REACH’s original purpose was to create a central European agency to monitor chemicals whose production surpasses one ton annually. The registration phase is to be followed by an evaluation phase, and finally the elimination of the most dangerous substances in a period of three to 11 years, depending on the seriousness of the chemical’s impacts and the volume produced.

The companies affected by the measure would have the opportunity to propose methods for controlling health and environmental risks, or to use evidence to support arguments that the socio-economic value of their products outweighs such risks.

Meanwhile, thousands of European citizens are left without protections from chemical toxins.

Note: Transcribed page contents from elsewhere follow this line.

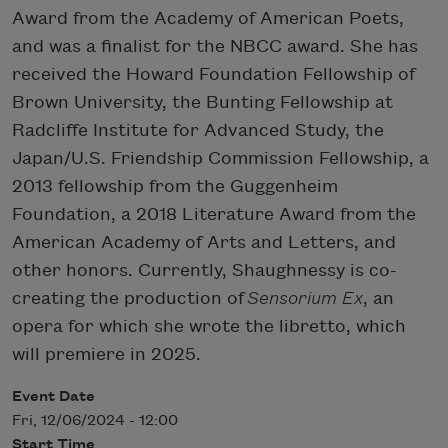
Award from the Academy of American Poets,
and was a finalist for the NBCC award. She has
received the Howard Foundation Fellowship of
Brown University, the Bunting Fellowship at
Radcliffe Institute for Advanced Study, the
Japan/U.S. Friendship Commission Fellowship, a
2013 fellowship from the Guggenheim
Foundation, a 2018 Literature Award from the
American Academy of Arts and Letters, and
other honors. Currently, Shaughnessy is co-
creating the production of
Sensorium Ex
, an
opera for which she wrote the libretto, which
will premiere in 2025.
Event Date
Fri, 12/06/2024 - 12:00
Start Time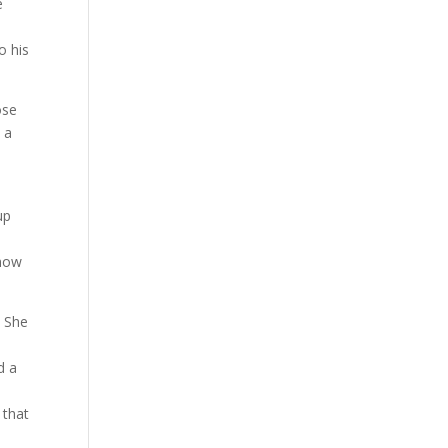
e
o his
ose
 a
up
 how
. She
d a
 that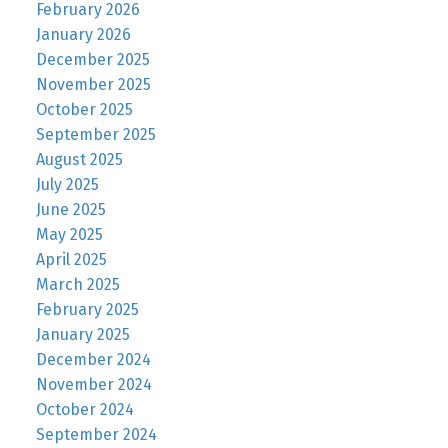
February 2026
January 2026
December 2025
November 2025
October 2025
September 2025
August 2025
July 2025
June 2025
May 2025
April 2025
March 2025
February 2025
January 2025
December 2024
November 2024
October 2024
September 2024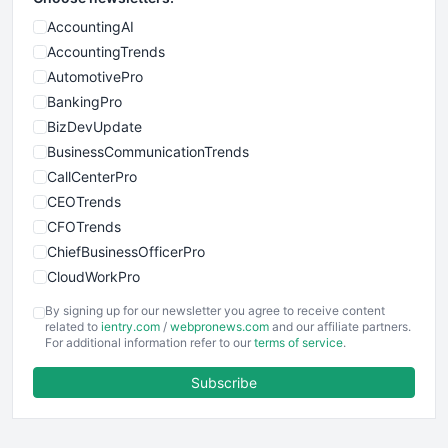
AccountingAI
AccountingTrends
AutomotivePro
BankingPro
BizDevUpdate
BusinessCommunicationTrends
CallCenterPro
CEOTrends
CFOTrends
ChiefBusinessOfficerPro
CloudWorkPro
COOUpdate
By signing up for our newsletter you agree to receive content
EmployeeExperiencePro
related to
ientry.com
/
webpronews.com
and our affiliate partners.
For additional information refer to our
terms of service
.
ENTBusinessNews
FinanceAI
Subscribe
FinancePro
HRProNews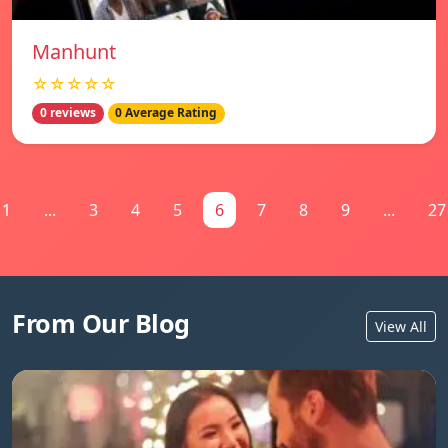
Manhunt
☆☆☆☆☆
0 reviews
0 Average Rating
1
...
3
4
5
6
7
8
9
...
27
From Our Blog
View All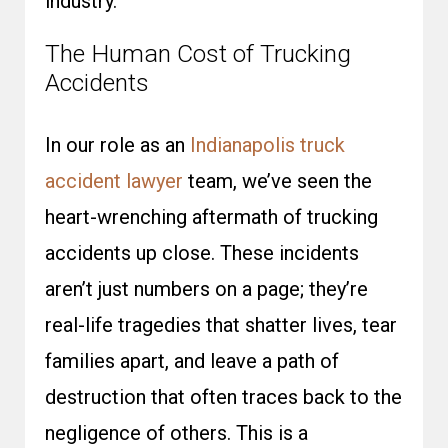
industry.
The Human Cost of Trucking
Accidents
In our role as an
Indianapolis truck
accident lawyer
team, we’ve seen the
heart-wrenching aftermath of trucking
accidents up close. These incidents
aren’t just numbers on a page; they’re
real-life tragedies that shatter lives, tear
families apart, and leave a path of
destruction that often traces back to the
negligence of others.
This is a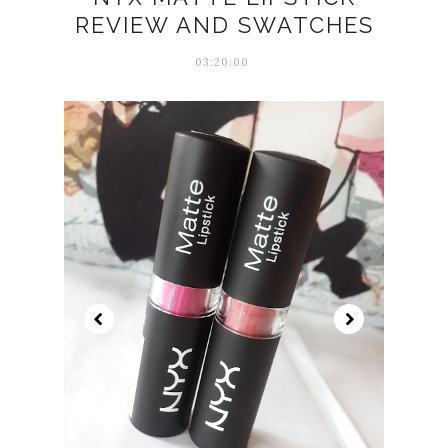
REVIEW AND SWATCHES
03:20:00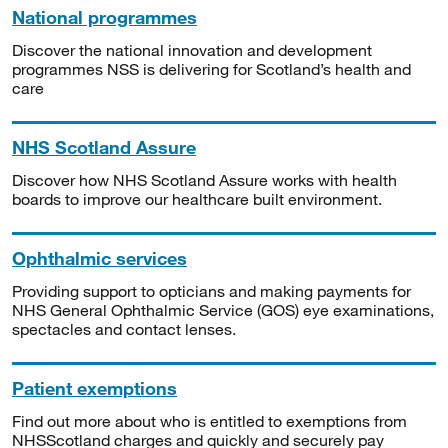
National programmes
Discover the national innovation and development
programmes NSS is delivering for Scotland’s health and
care
NHS Scotland Assure
Discover how NHS Scotland Assure works with health
boards to improve our healthcare built environment.
Ophthalmic services
Providing support to opticians and making payments for
NHS General Ophthalmic Service (GOS) eye examinations,
spectacles and contact lenses.
Patient exemptions
Find out more about who is entitled to exemptions from
NHSScotland charges and quickly and securely pay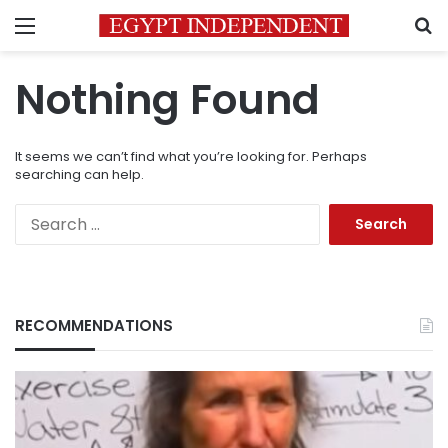
Menu
S
Nothing Found
It seems we can’t find what you’re looking for. Perhaps
searching can help.
Search
for:
RECOMMENDATIONS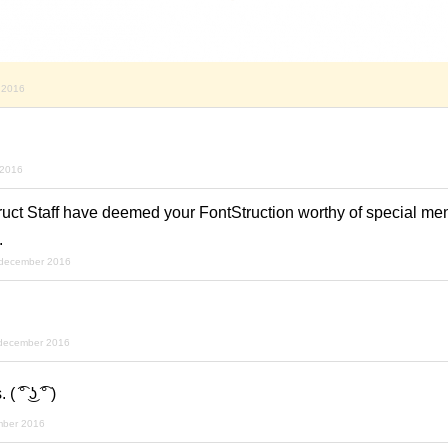
 2016
 2016
ruct Staff have deemed your FontStruction worthy of special men
.
 december 2016
december 2016
͡° ͜ʖ ͡° )
mber 2016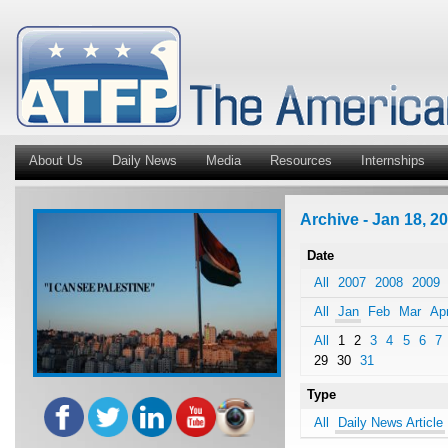
About Us
Daily News
Media
Resources
Internships
Archive - Jan 18, 20
Date
All
2007
2008
2009
All
Jan
Feb
Mar
Ap
All
1
2
3
4
5
6
7
29
30
31
Type
All
Daily News Article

In the blood samples, the WWF study found harmful chemicals that are used in computers, carpets and rugs, clothing and kitchen items. Some are considered carcinogenic, while others can cause mutations or hormonal changes that affect the body’s development or lead to behavioral problems.

“The massive presence of chemical products in the immediate surroundings of humans is intimately related to the increase of all kinds of cancers,” oncologist Dominique Belpomme, of the French health monitoring agency, Institut de Veille Sanitaire, told Tierramérica.

Genevieve Barbier, another French cancer expert, explained that the chemicals identified in the blood samples cause “profound disturbances in our cellular functions, and contribute to the development of degenerative diseases, such as Alzheimer’s and Parkinson’s diseases, as well as alterations in fertility and development.”